# VORGELEGTER TEXT
------------------------------------------------------------
Entscheidungsstichwort (Thema)
Feststellungsklage, Rechtsschutzbedürfnis
Leitsatz (NV)
- Für eine Klage auf Feststellung der Nichtigkeit von Veräußerungsmitteilungen und Unbedenklichkeitsbescheinigungen fehlt das Rechtsschutzbedürfnis, weil diese keine Ansprüche und Rechte steuerrechtlicher oder zivilrechtlicher Art begründen.
- Hat das Gericht ein Prozessurteil und kein Sachurteil erlassen, können Verfahrensverstöße, die das materielle Recht betreffen, nicht schlüssig gerügt werden.
- Die Rüge unrichtiger Darstellung des Sachvortrags im Tatbestand des angefochtenen Urteils begründet keinen Verfahrensverstoß i.S. des § 115 Abs. 2 Nr. 3 FGO, sondern ist durch Antrag auf Tatbestandsberichtigung (§ 108 FGO) geltend zu machen.
Normenkette
FGO §§ 108, 115 Abs. 2 Nr. 3
Nachgehend
Tatbestand
I. Das Finanzgericht (FG) hat die Klage der Kläger und Beschwerdeführer (Kläger) auf Feststellung der Nichtigkeit einer Reihe von Veräußerungsmitteilungen und Unbedenklichkeitsbescheinigungen, die der Beklagte und Beschwerdegegner (das Finanzamt ―FA―) im Zusammenhang mit Veräußerungsvorgängen betreffend die Grundstücke 1 und 2 in X in der Zeit von 1984 bis 1994 erteilt hat, als unzulässig abgewiesen, weil es sich bei den Veräußerungsmitteilungen nicht um Verwaltungsakte handele, und es für die Nichtigkeitsfeststellungsklage gegen die Unbedenklichkeitsbescheinigungen an einem berechtigten Feststellungsinteresse der Kläger i.S. des § 41 Abs. 2 der Finanzgerichtsordnung (FGO) fehle.
Gegen dieses Urteil wenden sich die Kläger mit der Beschwerde wegen Nichtzulassung der Revision, mit der sie eine Reihe von Verfahrensfehlern rügen und eine Divergenz behaupten (§ 115 Abs. 2 Nrn. 2 und 3 FGO).
Entscheidungsgründe
II. Die Beschwerde hat keinen Erfolg.
Unbeschadet dessen, dass die Bezeichnung der gerügten Verfahrensmängel überwiegend den nach § 115 Abs. 3 Satz 3 FGO an die Darlegung dieser Mängel zu stellenden Anforderungen nicht genügt, beruht die angefochtene Entscheidung des FG auch nicht auf den von der Beschwerdeschrift hervorgehobenen Verfahrensfehlern.
------------------------------------------------------------
# MATERIAL
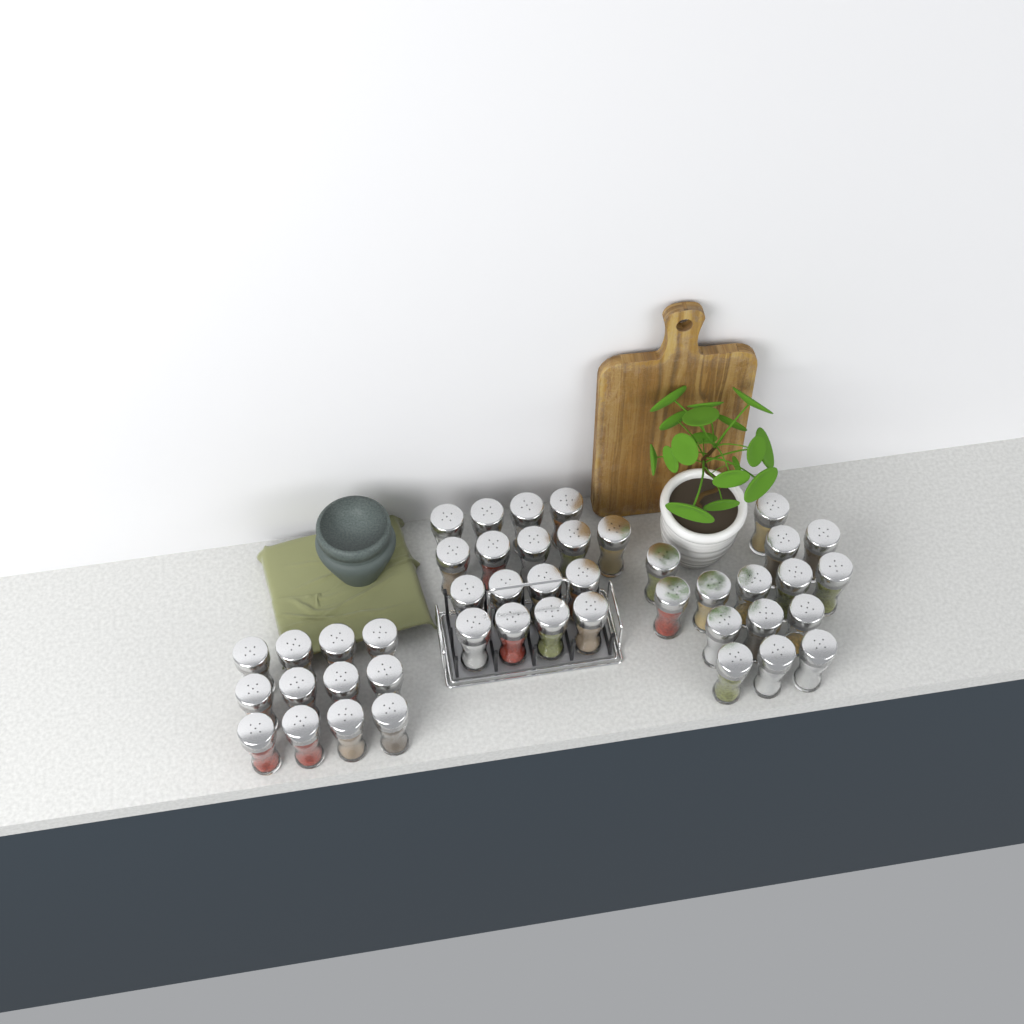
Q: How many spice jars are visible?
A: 44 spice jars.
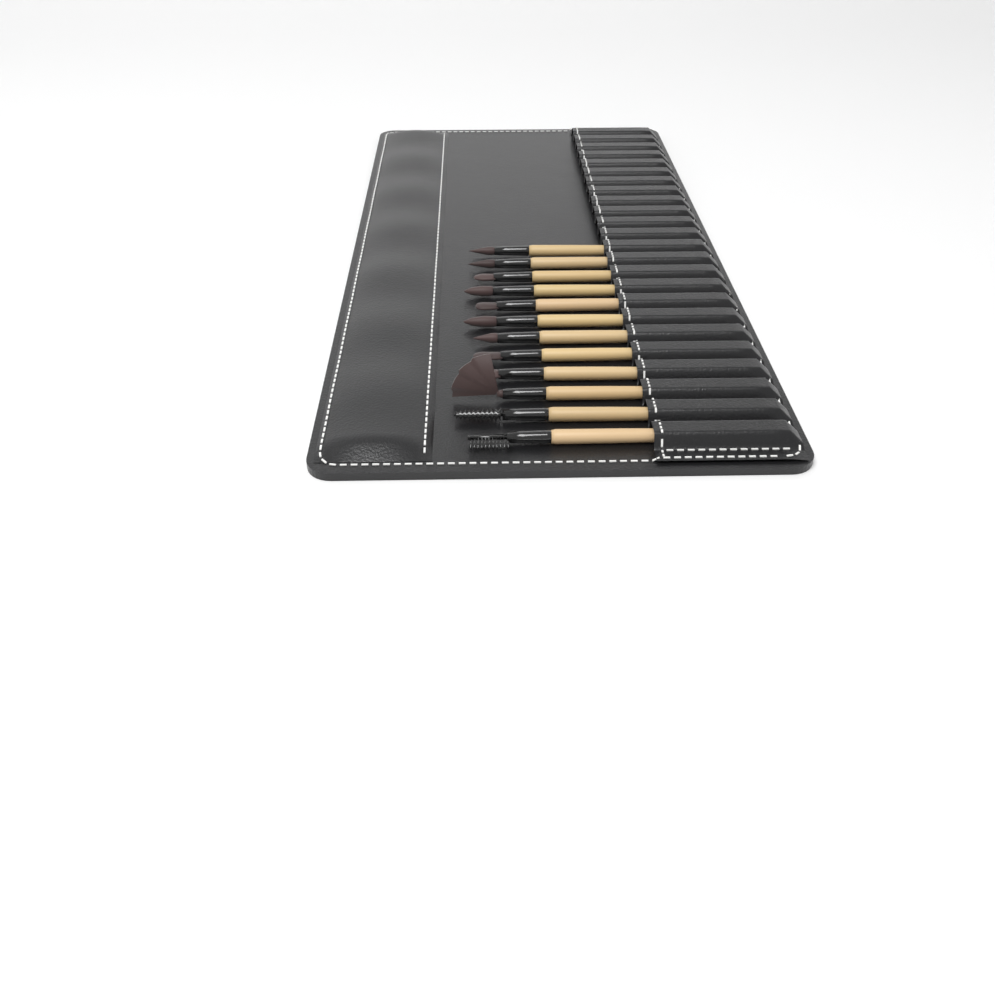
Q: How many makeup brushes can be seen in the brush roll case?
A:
------------------------------------------------------------
# AUFGABEN
1/ Nennen Sie alle Paragraphen der FGO, die im Text zur Feststellungsklage angeführt werden. Geben Sie jeden Paragraphen nur einmal und nur mit seiner Nummer an.
2/ Schreiben Sie den Text zur Feststellungsklage im Anschluss an seinen letzten Satz weiter.

# ANTWORTEN
1/ § 41, § 108, § 115

2/
1. Soweit die Beschwerde geltend macht, ein Verfahrensfehler liege darin, dass das FG zu Unrecht ein Prozessurteil statt eines Sachurteils erlassen habe, fehlt es an der substantiierten Bezeichnung der Tatsachen, aus denen sich dieser Verfahrensmangel ergeben soll. Erforderlich wäre eine substantiierte Auseinandersetzung mit den die Entscheidung des FG tragenden Gesichtspunkten, dass die Kläger weder ein Rechtsschutzbedürfnis noch ein Feststellungsinteresse geltend machen können. Die allgemein gehaltene Behauptung, das FG hätte nicht durch Prozessurteil entscheiden dürfen und die überaus ausführliche Darstellung des zivilrechtlichen Sachverhalts sind nicht geeignet, den geltend gemachten Verfahrensfehler schlüssig zu begründen (§ 115 Abs. 3 Satz 3 i.V.m. § 120 Abs. 2 Satz 2 FGO).
Nachdem das FG die Klage (auch) wegen fehlenden Rechtsschutzinteresses abgewiesen hat, hätte die Beschwerde, ausgehend von der Rechtsauffassung des FG, dass weder die Veräußerungsmitteilungen, noch die Unbedenklichkeitsbescheinigungen Ansprüche oder Rechte des Steuerpflichtigen in steuerrechtlicher oder zivilrechtlicher Art begründen und die Feststellung der Nichtigkeit der Unbedenklichkeitsbescheinigungen weder die aufgrund der Vorlage der Unbedenklichkeitsbescheinigungen bereits erfolgten Eintragungen der Grundstückserwerber in das Grundbuch (vgl. § 22 Abs. 1 des Grunderwerbsteuergesetzes), noch die Festsetzung der Grunderwerbsteuer beeinflussen könnte (vgl. dazu Urteil des Bundesfinanzhofs ―BFH― vom 12. Juli 1972 II R 168/70, BFHE 106, 277, unter II. 3. a, und BFH-Beschluss vom 12. Juni 1995 II S 9/95, BFHE 177, 347, BStBl II 1995, 605, 608, m.w.N.), zumindest dartun müssen, dass und aus welchen Gründen dennoch der Anspruch der Kläger auf effektiven Rechtsschutz verkürzt ist (vgl. dazu BFH-Urteil vom 27. Oktober 1970 VII R 42/68, BFHE 100, 288, BStBl II 1970, 873, 874 zu § 41 FGO).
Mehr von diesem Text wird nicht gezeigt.